#### Data under study ####
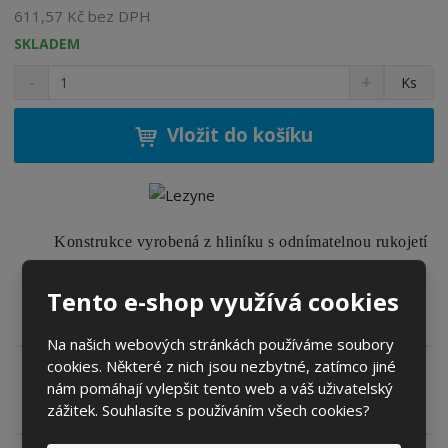
o
611,57 Kč bez DPH
b
SKLADEM
c
e
S
N
Z
Ks
n
a
:
m
í
v
4
ě
ž
ý
Vložit do košíku
7
n
i
š
1
i
t
i
2
t
m
t
8
p
n
m
0
o
o
n
Konstrukce vyrobená z hliníku s odnímatelnou rukojetí
5
ž
o
č
9
a integrovaným magnetem, který drží špičky nástrojů
s
ž
e
9
t
s
Tento e-shop využívá cookies
t
na místě. Přihrádka na nářadí v držáku. Zahrnuje
v
t
7
popruh pro montáž na kolo.
í
v
3
Na našich webových stránkách používáme soubory
í
7
cookies. Některé z nich jsou nezbytné, zatímco jiné
4
nám pomáhají vylepšit tento web a váš uživatelský
Zeptejte se odborníka
Sdílet
zážitek. Souhlasíte s používáním všech cookies?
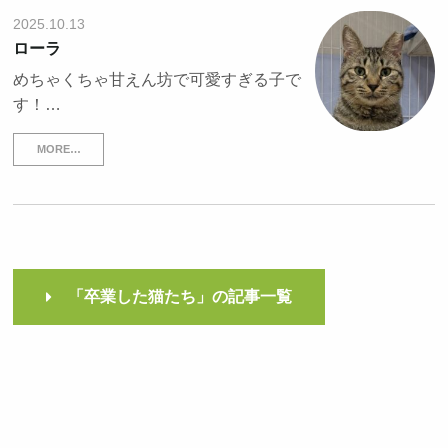
2025.10.13
ローラ
めちゃくちゃ甘えん坊で可愛すぎる子で
す！…
MORE…
「卒業した猫たち」の記事一覧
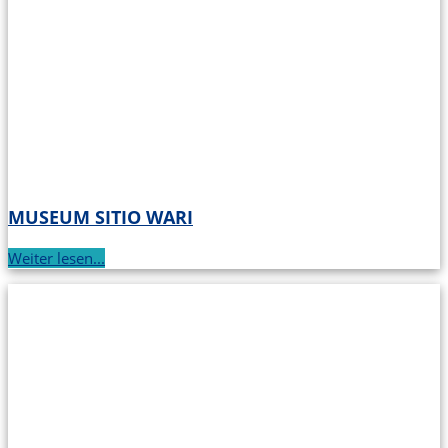
MUSEUM SITIO WARI
Weiter lesen...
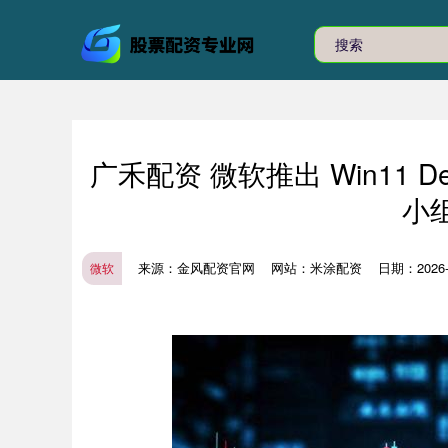
广禾配资 微软推出 Win11 De
小
来源：金风配资官网
网站：米涂配资
日期：2026-0
微软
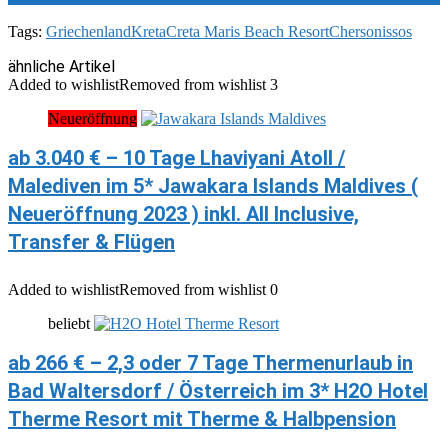
Tags:
Griechenland
Kreta
Creta Maris Beach Resort
Chersonissos
ähnliche Artikel
Added to wishlist
Removed from wishlist
3
Neueröffnung
ab 3.040 € – 10 Tage Lhaviyani Atoll /
Malediven im 5* Jawakara Islands Maldives (
Neueröffnung 2023 ) inkl. All Inclusive,
Transfer & Flügen
Added to wishlist
Removed from wishlist
0
beliebt
ab 266 € – 2,3 oder 7 Tage Thermenurlaub in
Bad Waltersdorf / Österreich im 3* H2O Hotel
Therme Resort mit Therme & Halbpension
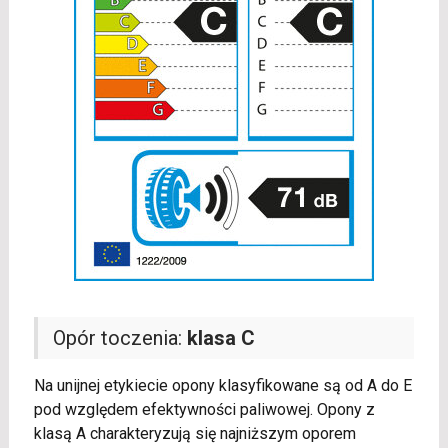
Opór toczenia:
klasa C
Na unijnej etykiecie opony klasyfikowane są od A do E
pod względem efektywności paliwowej. Opony z
klasą A charakteryzują się najniższym oporem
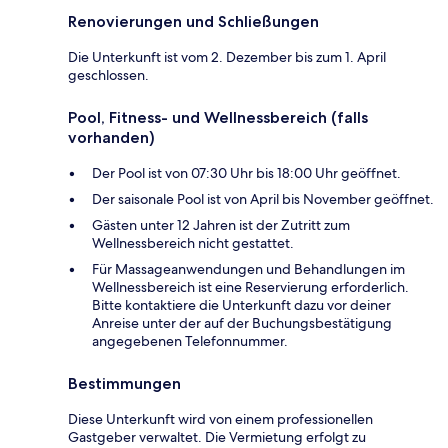
Renovierungen und Schließungen
Die Unterkunft ist vom 2. Dezember bis zum 1. April
geschlossen.
Pool, Fitness- und Wellnessbereich (falls
vorhanden)
Der Pool ist von 07:30 Uhr bis 18:00 Uhr geöffnet.
Der saisonale Pool ist von April bis November geöffnet.
Gästen unter 12 Jahren ist der Zutritt zum
Wellnessbereich nicht gestattet.
Für Massageanwendungen und Behandlungen im
Wellnessbereich ist eine Reservierung erforderlich.
Bitte kontaktiere die Unterkunft dazu vor deiner
Anreise unter der auf der Buchungsbestätigung
angegebenen Telefonnummer.
Bestimmungen
Diese Unterkunft wird von einem professionellen
Gastgeber verwaltet. Die Vermietung erfolgt zu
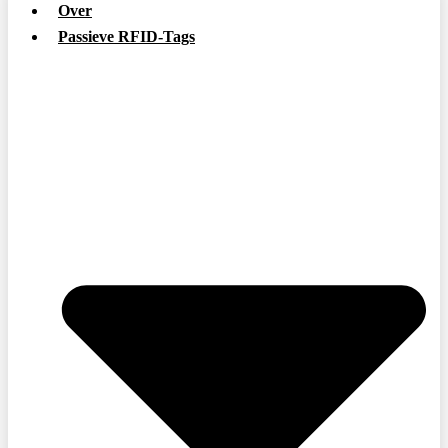
Over
Passieve RFID-Tags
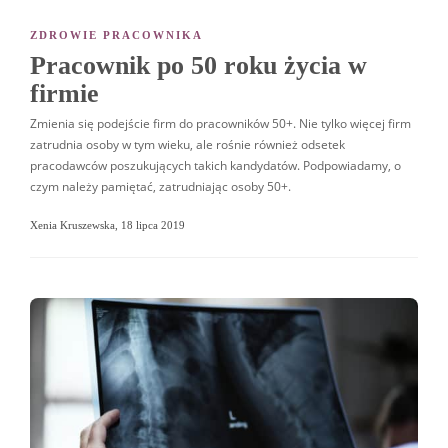
ZDROWIE PRACOWNIKA
Pracownik po 50 roku życia w
firmie
Zmienia się podejście firm do pracowników 50+. Nie tylko więcej firm
zatrudnia osoby w tym wieku, ale rośnie również odsetek
pracodawców poszukujących takich kandydatów. Podpowiadamy, o
czym należy pamiętać, zatrudniając osoby 50+.
Xenia Kruszewska
,
18 lipca 2019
####
• **What to do**: Please give the entries above again exactly as written, leaving out any pictures.

• **Task answer**:
o
611,57 Kč bez DPH
b
SKLADEM
c
e
S
N
Z
Ks
n
a
:
m
í
v
4
ě
ž
ý
Vložit do košíku
7
n
i
š
1
i
t
i
2
t
m
t
8
p
n
m
0
o
o
n
Konstrukce vyrobená z hliníku s odnímatelnou rukojetí
5
ž
o
č
9
a integrovaným magnetem, který drží špičky nástrojů
s
ž
e
9
t
s
Tento e-shop využívá cookies
t
na místě. Přihrádka na nářadí v držáku. Zahrnuje
v
t
7
popruh pro montáž na kolo.
í
v
3
Na našich webových stránkách používáme soubory
í
7
cookies. Některé z nich jsou nezbytné, zatímco jiné
4
nám pomáhají vylepšit tento web a váš uživatelský
Zeptejte se odborníka
Sdílet
zážitek. Souhlasíte s používáním všech cookies?
2025.10.13
ローラ
めちゃくちゃ甘えん坊で可愛すぎる子で
す！…
MORE…
「卒業した猫たち」の記事一覧
MUSEUM SITIO WARI
Weiter lesen...
广禾配资 微软推出 Win11 De
小
来源：金风配资官网
网站：米涂配资
日期：2026-0
微软
Tags:
Griechenland
Kreta
Creta Maris Beach Resort
Chersonissos
ähnliche Artikel
Added to wishlist
Removed from wishlist
3
Neueröffnung
ab 3.040 € – 10 Tage Lhaviyani Atoll /
Malediven im 5* Jawakara Islands Maldives (
Neueröffnung 2023 ) inkl. All Inclusive,
Transfer & Flügen
Added to wishlist
Removed from wishlist
0
beliebt
ab 266 € – 2,3 oder 7 Tage Thermenurlaub in
Bad Waltersdorf / Österreich im 3* H2O Hotel
Therme Resort mit Therme & Halbpension
Opór toczenia:
klasa C
Na unijnej etykiecie opony klasyfikowane są od A do E
pod względem efektywności paliwowej. Opony z
klasą A charakteryzują się najniższym oporem
Renovierungen und Schließungen
Die Unterkunft ist vom 2. Dezember bis zum 1. April
geschlossen.
Pool, Fitness- und Wellnessbereich (falls
vorhanden)
Der Pool ist von 07:30 Uhr bis 18:00 Uhr geöffnet.
Der saisonale Pool ist von April bis November geöffnet.
Gästen unter 12 Jahren ist der Zutritt zum
Wellnessbereich nicht gestattet.
Für Massageanwendungen und Behandlungen im
Wellnessbereich ist eine Reservierung erforderlich.
Bitte kontaktiere die Unterkunft dazu vor deiner
Anreise unter der auf der Buchungsbestätigung
angegebenen Telefonnummer.
Bestimmungen
Diese Unterkunft wird von einem professionellen
Gastgeber verwaltet. Die Vermietung erfolgt zu
Over
Passieve RFID-Tags
ZDROWIE PRACOWNIKA
Pracownik po 50 roku życia w
firmie
Zmienia się podejście firm do pracowników 50+. Nie tylko więcej firm
zatrudnia osoby w tym wieku, ale rośnie również odsetek
pracodawców poszukujących takich kandydatów. Podpowiadamy, o
czym należy pamiętać, zatrudniając osoby 50+.
Xenia Kruszewska
,
18 lipca 2019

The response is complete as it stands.